Here’s an article that points out that the federal government has spent more than $95 billion (in 2011 dollars) on nuclear energy research and development (R&D). That is more than four times the amount spent on solar, wind, geothermal, biomass, biofuels, and hydropower combined.
Its authors note:
Many in Congress talk of getting big government off the back of private industry. Here’s an industry we’d like to get off the backs of the taxpayers. …..One thing we strongly agree on is the need to end wasteful subsidies that prop up the nuclear industry. After 60 years, this industry should not require continued and massive corporate welfare. It is time for the nuclear power industry to stand on its own two feet.
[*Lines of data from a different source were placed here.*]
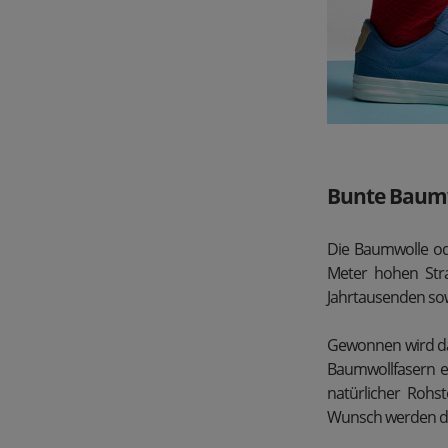
Bunte Baumwo
Die Baumwolle ode
Meter hohen Stra
Jahrtausenden sowo
Gewonnen wird da
Baumwollfasern e
natürlicher Rohs
Wunsch werden die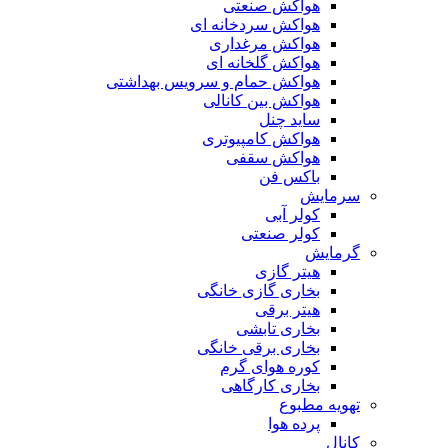
هواکش صنعتی
هواکش سردخانه ای
هواکش مرغداری
هواکش گلخانه ای
هواکش حمام و سرویس بهداشتی
هواکش بین کانالی
ساید چنل
هواکش کامپیوتری
هواکش سقفی
باکس فن
سرمایش
کولر آبی
کولر صنعتی
گرمایش
هیتر گازی
بخاری گازی خانگی
هیتر برقی
بخاری تابشی
بخاری برقی خانگی
کوره هوای گرم
بخاری کارگاهی
تهویه مطبوع
پرده هوا
کانال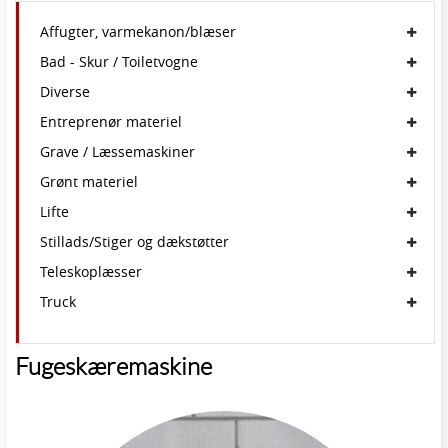
Affugter, varmekanon/blæser
Bad - Skur / Toiletvogne
Diverse
Entreprenør materiel
Grave / Læssemaskiner
Grønt materiel
Lifte
Stillads/Stiger og dækstøtter
Teleskoplæsser
Truck
Fugeskæremaskine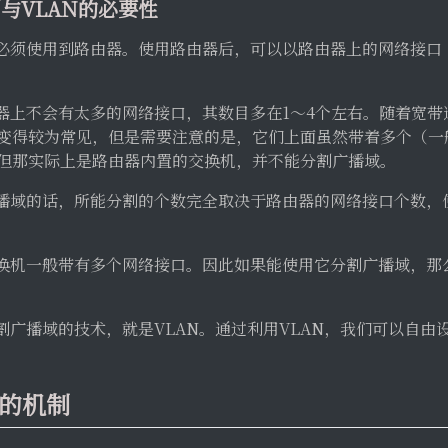
割与VLAN的必要性
须使用到路由器。使用路由器后，可以以路由器上的网络接口（LAN 
器上不会有太多的网络接口，其数目多在1～4个左右。随着宽带
）变得较为常见，但是需要注意的是，它们上面虽然带着多个（一
，但那实际上是路由器内置的交换机，并不能分割广播域。
播域的话，所能分割的个数完全取决于路由器的网络接口个数，
。
换机一般带有多个网络接口。因此如果能使用它分割广播域，那
割广播域的技术，就是VLAN。通过利用VLAN，我们可以自由
N的机制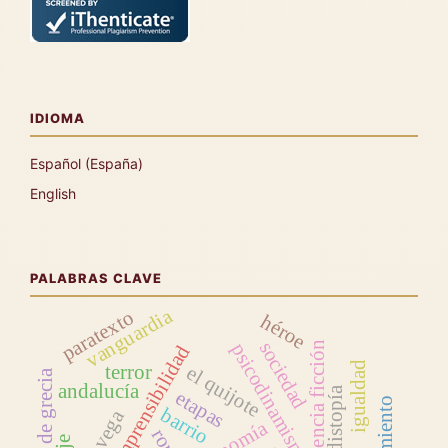
IDIOMA
Español (España)
English
PALABRAS CLAVE
vanguardia
paratexto
héroe
sociedad
ciencia ficción
psicodinamismo
incomprensibilidad
igualdad
terror
el quijote
rogel de grecia
andalucía
distopía
etapas
barrio
economía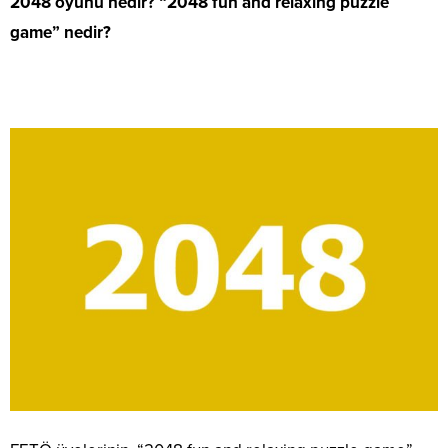
2048 oyunu nedir? “2048 fun and relaxing puzzle
game” nedir?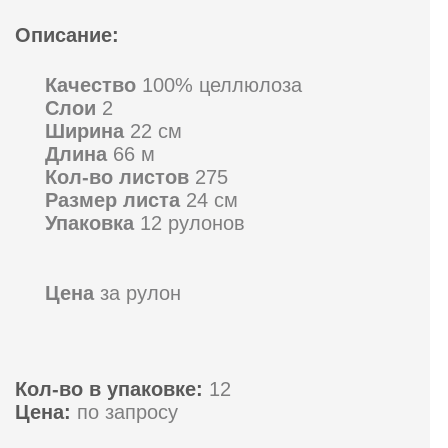
Описание:
Качество
100% целлюлоза
Слои
2
Ширина
22 см
Длина
66 м
Кол-во листов
275
Размер листа
24 см
Упаковка
12 рулонов
Цена
за рулон
Кол-во в упаковке:
12
Цена:
по запросу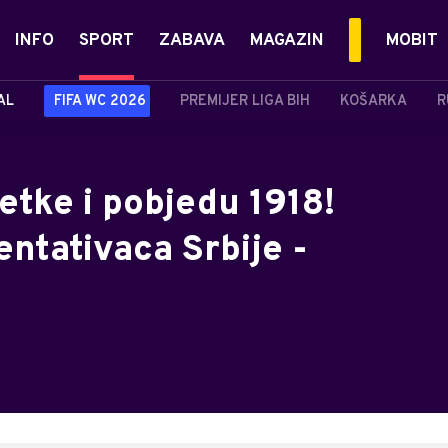
INFO
SPORT
ZABAVA
MAGAZIN
MOBIT
AL
FIFA WC 2026
PREMIJER LIGA BIH
KOŠARKA
R
etke i pobjedu 1918!
entativaca Srbije -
The amount of money spent on research for a particular energy technology is not the only consideration to determine whether the expenditure is reasonable.
Regarding wind energy, there is only a certain amount of energy that can be extracted from the wind at a given location. Spending more money on research cannot change that one iota. It may be that spending more on wind research could reduce costs and improve reliability, but that’s about all it could do. On the other hand, it is possible that spending more on PV research could improve efficiency and reduce the land area required to collect a given amount of energy. However, both wind and solar are intermittent sources of energy and even with unlimited storage, the capacity would have to be several times greater than that of continuous sources to make them practical. And, the amount of concrete and steel required is several times greater than for nuclear and fossil fueled sources. Probably that cannot be greatly changed.
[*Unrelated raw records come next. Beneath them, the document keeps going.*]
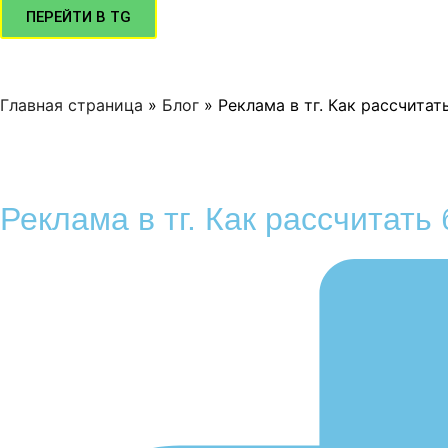
ПЕРЕЙТИ В TG
Главная страница
»
Блог
»
Реклама в тг. Как рассчита
Реклама в тг. Как рассчитать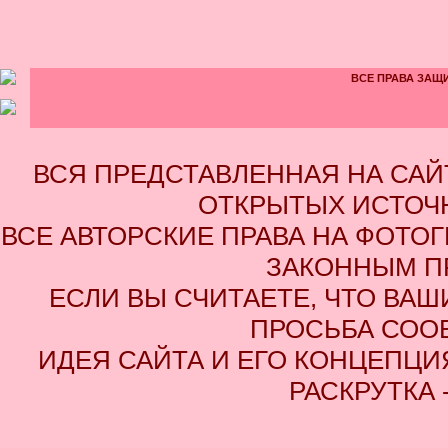
ВСЕ ПРАВА ЗАЩИ
ВСЯ ПРЕДСТАВЛЕННАЯ НА СА
ОТКРЫТЫХ ИСТОЧН
ВСЕ АВТОРСКИЕ ПРАВА НА ФОТО
ЗАКОННЫМ П
ЕСЛИ ВЫ СЧИТАЕТЕ, ЧТО ВАШ
ПРОСЬБА СОО
ИДЕЯ САЙТА И ЕГО КОНЦЕПЦИЯ
РАСКРУТКА 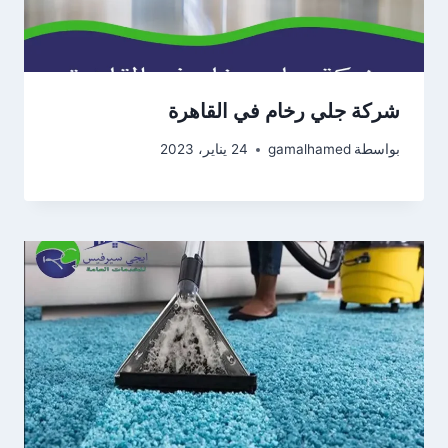
شركة جلي رخام في القاهرة
بواسطة
gamalhamed
24 يناير، 2023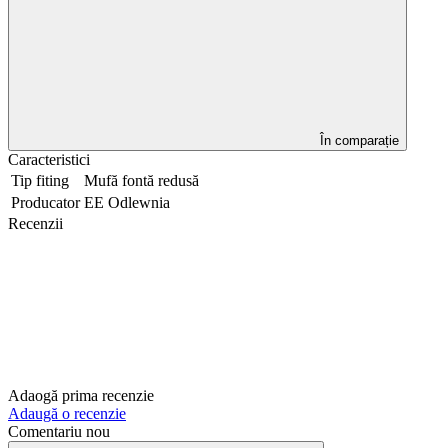
În comparație
Caracteristici
Tip fiting
Mufă fontă redusă
Producator
EE Odlewnia
Recenzii
Adaogă prima recenzie
Adaugă o recenzie
Comentariu nou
It may be that the subsidizing of nuclear energy is doing no more than compensating for the artificially increasing of costs caused by unnecessary bureaucratic delays. Most of us are familiar with home mortgages. We know that when one buys a house, the cash purchase price is generally less than the cost of the mortgage interest. When a nuclear plant is built and there are constant bureaucratic delays, because of interest the cost of the plant can easily be more than doubled. It is the unnecessary delays that make nuclear power appear too expensive. Approved standardized designs and eliminating unnecessary delays would enable nuclear power to compete with coal power on a direct cost basis. But if the externalities are considered, i.e., the costs of pollution, mining accidents, etc., then nuclear power is cheaper than coal.
Nuclear power has been demonstrated to be far safer than fossil fuel power. Coal plants cause health problems that, while severe, are difficult to pinpoint because generally they simply greatly increase the health problems which would exist anyway whereas nuclear accidents, though infrequent, have a more concentrated and obvious effect.